The daily chart below shows early-Nov’s break above 17-Sep’s 2.884 initial counter-trend high that confirms our major base/reversal count introduced in 29-Aug’s Technical Blog.  01-Nov’s 2.575 larger-degree corrective low remains intact as our key longer-term risk parameter this market is minimally required to fail below to jeopardize the impulsive integrity of a much broader base/reversal count.  Setback attempts shy of this 2.575 threshold are advised to first be approached as corrective buying opportunities by longer-term players ahead of upside potential that we believe could prove relatively shocking in the months and perhaps even quarters ahead.

Our long-term base/reversal count remains predicated on the following technical facts:

  • early-Sep’s bullish divergence in WEEKLY momentum that ended Mar-Aug’s downtrend and
  • a complete 5-wave Elliott sequence from Mar’s 3.165 high to Aug’s 2.339 low in the Dec contract (4.929 to 2.029 in most active contract)
  • historically bearish sentiment levels not seen in at least three years and, in the case of our RJO BSI, 11 YEARS!
  • rejection of the lower-quarter of the past 10 years’ range.

The past month’s resumption of Aug-Sep’s initial counter-trend rally reinforces this long-term base/reversal count and now puts the onus on the gear to proves weakness below at least our 2.575 risk parameter and preferably below Aug’s 2.029 low.  Until and unless such weakness is shown, the facts we list above define the same type of base/reversal elements and conditions that stemmed from major lows in Mar’16, Apr’12 and Sep’09 from which the market mounted protracted, if intra-range recoveries of 206%, 241% and 153%, respectively.  Until and unless the market defers or threatens this bullish count with weakness below the risk parameters specified above, we anticipate another such multi-month or eve multi-quarter reversal higher that could reach $4.00+ or even $5.00+ levels.

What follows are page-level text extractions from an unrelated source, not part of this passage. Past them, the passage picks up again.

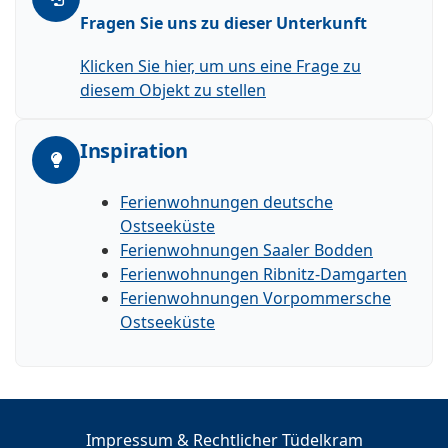
Fragen Sie uns zu dieser Unterkunft
Klicken Sie hier, um uns eine Frage zu
diesem Objekt zu stellen
Inspiration
Ferienwohnungen deutsche
Ostseeküste
Ferienwohnungen Saaler Bodden
Ferienwohnungen Ribnitz-Damgarten
Ferienwohnungen Vorpommersche
Ostseeküste
Impressum & Rechtlicher Tüdelkram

We also note in the monthly log chart below over two years of lateral price action between the 2.50 and 3.90-range that cannot be ignored as a huge resistance candidate in the months and even quarters ahead.  That range-center area could produce months of aimless whipsaw behavior that is likely to frustrate traders to no end.  In that range and environment we would advise reduced, conservative directional risk assumption.  But from recent 2.50-area levels or lower, bullish exposure and policy is golden; a hugely favorable risk/reward proposition, again, until and unless threatened by a relapse below 2.575 that would warrant its cover.

These issues considered, a bullish policy and longs from 2.505 recommended in 25-Oct’s Trading Strategies Blog remain advised for long-term players with a failure below 2.575 required to threaten this call enough to warrant its cover.  Shorter-term traders are advised to take profits on this exposure at-the-market (2.786) and move to a neutral/sideline position to circumvent the depths unknown of a suspected correction lower.  A recovery above 2.905 negates this shorter-term call, reinstates the bull and exposes potentially sharp gains thereafter.  We will be watchful for a relapse-stemming bullish divergence in short-term mo from the 2.73-to-2.70-area in the days/week ahead for what we believe will be another favorable risk/reward condition from which shorter-term traders can resurrect a bullish policy.